Bahan yang Disediakan.
* * * * * * * * *
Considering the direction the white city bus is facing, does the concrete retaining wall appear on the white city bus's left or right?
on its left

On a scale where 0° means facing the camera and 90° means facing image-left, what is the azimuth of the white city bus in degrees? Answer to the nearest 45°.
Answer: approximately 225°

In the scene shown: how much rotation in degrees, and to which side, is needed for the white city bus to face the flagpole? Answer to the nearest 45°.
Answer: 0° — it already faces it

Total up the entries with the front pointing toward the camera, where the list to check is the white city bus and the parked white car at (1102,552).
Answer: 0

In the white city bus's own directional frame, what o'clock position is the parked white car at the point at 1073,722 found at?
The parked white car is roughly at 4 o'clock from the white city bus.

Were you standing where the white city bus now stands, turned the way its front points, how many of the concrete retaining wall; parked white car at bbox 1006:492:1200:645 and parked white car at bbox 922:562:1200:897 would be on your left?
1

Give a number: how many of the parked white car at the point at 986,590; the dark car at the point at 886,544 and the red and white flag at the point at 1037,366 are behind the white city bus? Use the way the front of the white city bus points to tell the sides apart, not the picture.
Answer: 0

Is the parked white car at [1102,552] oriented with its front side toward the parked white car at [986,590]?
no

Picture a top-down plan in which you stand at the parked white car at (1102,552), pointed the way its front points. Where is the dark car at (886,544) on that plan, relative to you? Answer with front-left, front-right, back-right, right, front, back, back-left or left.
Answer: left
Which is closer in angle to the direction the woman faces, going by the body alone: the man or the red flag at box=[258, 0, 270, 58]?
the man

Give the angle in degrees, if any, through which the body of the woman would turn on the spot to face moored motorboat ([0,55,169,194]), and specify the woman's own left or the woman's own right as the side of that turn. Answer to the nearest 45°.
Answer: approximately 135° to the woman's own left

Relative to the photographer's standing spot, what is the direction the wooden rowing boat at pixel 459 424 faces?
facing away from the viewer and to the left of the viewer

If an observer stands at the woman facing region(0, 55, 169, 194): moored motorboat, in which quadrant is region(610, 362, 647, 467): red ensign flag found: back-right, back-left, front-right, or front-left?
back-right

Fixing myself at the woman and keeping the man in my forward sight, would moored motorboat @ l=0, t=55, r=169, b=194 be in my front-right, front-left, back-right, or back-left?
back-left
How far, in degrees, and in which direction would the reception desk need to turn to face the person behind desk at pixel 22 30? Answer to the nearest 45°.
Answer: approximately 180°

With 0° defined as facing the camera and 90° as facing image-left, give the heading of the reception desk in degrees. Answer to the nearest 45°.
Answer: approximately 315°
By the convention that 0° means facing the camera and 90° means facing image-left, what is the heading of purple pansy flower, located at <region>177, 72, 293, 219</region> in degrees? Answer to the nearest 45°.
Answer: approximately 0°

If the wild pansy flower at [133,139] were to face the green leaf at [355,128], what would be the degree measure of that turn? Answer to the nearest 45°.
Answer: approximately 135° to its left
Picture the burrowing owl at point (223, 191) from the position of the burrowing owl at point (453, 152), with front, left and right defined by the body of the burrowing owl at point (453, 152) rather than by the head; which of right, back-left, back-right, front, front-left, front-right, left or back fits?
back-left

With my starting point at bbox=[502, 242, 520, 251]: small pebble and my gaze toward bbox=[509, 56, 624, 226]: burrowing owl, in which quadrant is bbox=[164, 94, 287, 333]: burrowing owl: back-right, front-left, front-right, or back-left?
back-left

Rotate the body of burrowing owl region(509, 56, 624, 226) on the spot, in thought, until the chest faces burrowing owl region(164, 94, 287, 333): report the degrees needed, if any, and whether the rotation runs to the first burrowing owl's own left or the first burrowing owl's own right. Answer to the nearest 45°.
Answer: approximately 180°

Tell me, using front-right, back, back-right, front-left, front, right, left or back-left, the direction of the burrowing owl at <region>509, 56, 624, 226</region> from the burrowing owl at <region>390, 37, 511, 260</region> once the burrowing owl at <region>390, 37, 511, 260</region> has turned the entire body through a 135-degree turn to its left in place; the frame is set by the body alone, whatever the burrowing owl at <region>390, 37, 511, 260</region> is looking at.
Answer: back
* * * * * * * * *
Tugas yang Dikerjakan. Perbarui seluruh baris di atas dengan mengganti "concrete retaining wall" menjadi "low stone wall", tanpa mengubah bagian lainnya.

Jawaban Latihan.
Considering the direction the white city bus is facing, does the low stone wall appear on the white city bus's left or right?
on its left

On a scale where 0° means facing the camera and 90° means facing image-left, what is the azimuth of the white city bus in degrees? Answer to the nearest 45°.
Answer: approximately 225°

In the scene shown: how much rotation in degrees, and to which side, is needed for the white city bus to face the flagpole? Answer to the nearest 45°.
Answer: 0° — it already faces it

Total up the entries with the front pointing toward the camera, where the list to check is the white city bus and the parked white car at (1102,552).
Answer: 0

In the white city bus's own directional frame, what o'clock position is the parked white car at the point at 1073,722 found at?
The parked white car is roughly at 4 o'clock from the white city bus.

Were you standing where the white city bus now stands, turned the way its front points, how many of the low stone wall; parked white car at bbox 1006:492:1200:645 and parked white car at bbox 922:562:1200:897 would be on your left?
1

Give a number: how many of the parked white car at the point at 986,590; the dark car at the point at 886,544 and the red and white flag at the point at 1037,366 are behind the white city bus? Use the way the front of the white city bus points to tell the sides apart, not the picture.
Answer: 0

Is the parked white car at [1102,552] oriented with its front side toward the parked white car at [986,590]?
no

Picture a top-down plan in which you stand at the parked white car at (1102,552), pointed the way its front points. Where is the dark car at (886,544) on that plan, relative to you? Answer with front-left, front-right, back-right, right, front, back, back-left or left.
Answer: left
Which is closer in angle to the direction the woman faces, going by the body alone: the man or the red flag at box=[258, 0, 270, 58]?
the man

Give the angle in degrees, if any, through which the body of the woman would turn on the spot to face moored motorboat ([0,55,169,194]), and specify the woman's own left or the woman's own right as the side of that turn. Answer to the nearest 45°.
Answer: approximately 135° to the woman's own left

Relative to the photographer's standing spot, what is the direction the wooden rowing boat at pixel 459 424 faces?
facing away from the viewer and to the left of the viewer

If an observer stands at the woman facing region(0, 55, 169, 194): moored motorboat, in which quadrant is region(610, 362, 647, 467): red ensign flag found: back-right, back-left, front-right, or front-left?
back-right

Fixing myself at the woman and keeping the man in my forward sight, would moored motorboat @ l=0, t=55, r=169, b=194 be in my front-right, front-left, back-right, or back-left?
back-left
How far, in degrees, and in which direction would the reception desk need to turn to face the person behind desk at pixel 22 30? Answer to the nearest 45°.
Answer: approximately 180°

With 0° defined as facing the camera and 90° as facing image-left, give the heading of the reception desk in degrees. Answer to the nearest 45°.
Answer: approximately 315°
By the convention that 0° means facing the camera and 90° means facing image-left, what is the heading of purple pansy flower, located at <region>177, 72, 293, 219</region> in degrees? Answer to the nearest 45°.
Answer: approximately 0°

If the wild pansy flower at [133,139] were to face the green leaf at [355,128], what would be the degree measure of that turn? Answer to the nearest 45°.
Answer: approximately 135° to its left
Picture the burrowing owl at point (223, 191) from the position of the burrowing owl at point (453, 152), with front, left and right defined by the body of the burrowing owl at point (453, 152) rather than by the head; which of right, back-left, back-right, front, front-left, front-right, left or back fits?
back-left

With my starting point at bbox=[502, 242, 520, 251]: small pebble and my gaze toward bbox=[509, 56, 624, 226]: burrowing owl, in which quadrant is bbox=[164, 94, 287, 333]: burrowing owl: back-right, front-left, front-right, or back-left?
back-left

Rotate the body of burrowing owl region(509, 56, 624, 226) on the spot, in thought, until the chest faces burrowing owl region(164, 94, 287, 333): report the degrees needed, if any, and whether the rotation runs to the first burrowing owl's own left or the first burrowing owl's own right. Answer to the nearest 45°.
Answer: approximately 180°

Tell me, using front-right, back, back-right, front-left, front, right, left or back-left, the direction of the burrowing owl at <region>509, 56, 624, 226</region> from the burrowing owl at <region>390, 37, 511, 260</region> once the burrowing owl at <region>390, 37, 511, 260</region> has turned the entire body through a 135-degree turn to its left in place; the frame is set by the body alone, whatever the burrowing owl at <region>390, 37, 511, 260</region> is looking at.
Answer: back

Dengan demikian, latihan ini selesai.